Tuesday, August 30, 2005

(from the East Coast) gotta get on board now, oh yeah!

You’re done with the nuts and blots of the New Haven move-in. You’ve got your return ticket home, but it’s not for a couple of days yet. What do you do? Get on that Metro Line and head south to NY, or on the Amtrak line and head north to Providence or Boston. There are trains. They'll take you places. Yesss!

Don’t know anyone in Providence. Do know someone who is currently in dire straights in Boston –moving in and overwhelmed. So easy to hop on a train and do a spin up to where the seafood is legal.


New Haven Aug 05 035 at dinner: all seafood, all legal

I am setting up a company upon my return to Madison: Moving Madness. CEO/CFO/CeverythingO NLC. You yelp, I help.

The thing about paying attention to others and their moving issues is that it takes the mind off of one’s own. So that if I can boss around another with instructions on where to pound nails for the various wall hanging projects, then I do not have to remember that I have INSURMOUNTABLE picture hanging issues awaiting me back in Madison [as in: how do you even begin to mount pictures on a thirty foot wall? In steps? Gradations? Several layers? One layer? How?].

Okay, yesterday I was giving a critical assessment of my little one’s living space. Today was all about the Cambridge acclimatization of another. Tomorrow? Tomorrow I say ah, you’re all doing well in your new places. They are fantastically beautiful. You did a splendid job! My plan is to now head out and do some serious town-browsing. I've missed that.

(from the East Coast) when the “to do” list is so long that it doesn’t fit on a single page...

What then? Get up early and get to it.

I worked my tail off yesterday. No, really, we both did. On a hot, steamy (yes steamy, damn it, as in full of steam and humidity) day, we built, carried, purchased, shuffled and generally did everything necessary to bring this move-in project to a completion.

And it’s almost done. So much so, that I am about to retreat and let her finish it on her own. She (my little one) has already basically taken ownership of the project.
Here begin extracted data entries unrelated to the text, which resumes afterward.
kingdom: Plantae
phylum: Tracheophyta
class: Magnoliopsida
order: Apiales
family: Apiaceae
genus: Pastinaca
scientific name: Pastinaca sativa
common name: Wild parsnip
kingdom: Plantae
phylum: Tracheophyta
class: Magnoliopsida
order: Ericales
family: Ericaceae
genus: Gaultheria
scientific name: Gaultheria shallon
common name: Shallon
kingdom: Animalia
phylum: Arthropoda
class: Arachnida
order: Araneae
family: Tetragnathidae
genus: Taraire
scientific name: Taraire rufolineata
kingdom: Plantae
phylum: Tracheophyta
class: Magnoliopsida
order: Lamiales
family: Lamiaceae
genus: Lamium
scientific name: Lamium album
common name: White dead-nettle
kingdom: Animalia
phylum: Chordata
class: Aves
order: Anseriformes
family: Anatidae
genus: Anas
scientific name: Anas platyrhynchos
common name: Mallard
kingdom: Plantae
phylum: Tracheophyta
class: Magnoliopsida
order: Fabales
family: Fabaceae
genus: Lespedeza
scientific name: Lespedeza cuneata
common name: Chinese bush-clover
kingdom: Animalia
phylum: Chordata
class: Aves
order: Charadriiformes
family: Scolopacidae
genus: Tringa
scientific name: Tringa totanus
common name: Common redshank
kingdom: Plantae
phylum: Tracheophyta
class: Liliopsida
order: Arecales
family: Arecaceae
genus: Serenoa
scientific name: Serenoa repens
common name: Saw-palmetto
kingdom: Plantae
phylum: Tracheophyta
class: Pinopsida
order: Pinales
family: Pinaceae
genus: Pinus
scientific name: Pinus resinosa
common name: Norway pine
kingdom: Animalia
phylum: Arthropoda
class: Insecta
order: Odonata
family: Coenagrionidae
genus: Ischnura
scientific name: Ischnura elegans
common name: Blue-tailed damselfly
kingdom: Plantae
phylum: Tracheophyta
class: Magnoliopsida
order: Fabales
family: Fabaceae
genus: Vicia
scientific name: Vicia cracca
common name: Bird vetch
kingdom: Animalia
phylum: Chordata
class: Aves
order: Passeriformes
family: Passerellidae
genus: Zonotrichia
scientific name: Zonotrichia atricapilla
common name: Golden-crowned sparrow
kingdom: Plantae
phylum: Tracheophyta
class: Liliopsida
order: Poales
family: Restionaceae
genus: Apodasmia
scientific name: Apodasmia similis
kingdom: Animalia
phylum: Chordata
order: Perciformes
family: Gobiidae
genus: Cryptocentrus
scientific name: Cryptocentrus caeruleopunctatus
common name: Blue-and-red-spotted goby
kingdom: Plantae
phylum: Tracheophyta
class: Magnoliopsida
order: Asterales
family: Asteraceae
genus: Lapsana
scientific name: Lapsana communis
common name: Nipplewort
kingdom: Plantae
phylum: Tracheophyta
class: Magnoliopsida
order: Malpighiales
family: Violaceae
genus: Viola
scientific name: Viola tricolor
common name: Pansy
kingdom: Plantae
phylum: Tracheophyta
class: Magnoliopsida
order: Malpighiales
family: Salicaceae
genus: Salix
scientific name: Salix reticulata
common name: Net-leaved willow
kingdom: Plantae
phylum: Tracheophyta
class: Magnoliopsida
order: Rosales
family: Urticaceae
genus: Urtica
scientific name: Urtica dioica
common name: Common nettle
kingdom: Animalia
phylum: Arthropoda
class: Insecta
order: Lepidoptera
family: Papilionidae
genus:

Independence is a good thing.

HOWEVER:

On the road to success there are many tripping (if not tipping) points.

I’ll give just one example.

Those beautiful Matisse prints that I had agreed to ship to New Haven, why did they have to come wrapped in one thousand Styrofoam bubbles? Why, when I opened the box, did they all have to spill out on the sidewalk and street, leaving me vulnerable and likely to be arrested for defacing public spaces?

The village green was sprinkled with a fine layer of Styrofoam snow and I was left with a choice of either staying behind and waging a futile war with the dancing debris, or running in the other direction, with the prints carried high over my head like some kind of a sail of a thief who couldn’t quite handle the mast lines.

BUT THEN:

At some point, the two of us threw up our hands and said let’s Roomba!



New Haven Aug 05 016

You had to be there. Roomba is arguably New Haven’s best eatery (this in a town of dozens of fine eateries). It’s special: sleek, casual (no tablecloths, simple settings) and totally creative Latin cuisine.

Even though Roomba doesn’t require it, people treat going there as a big culinary deal. They take care with their appearance.

My little one and I went from unpacking boxes and building furniture to wiping grease and dirt as best we could so that we could present ourselves in this place of all places without causing a stir.

The food – ahhh the food. I’d never been there before. Somehow I saw it as belonging to the category of places you go to when you have both a birthday, an anniversary and a letter announcing your biggest promotion ever, all coming together on the same day. So it is fitting that we went there on the day when we simply needed a break from building a living space for the year.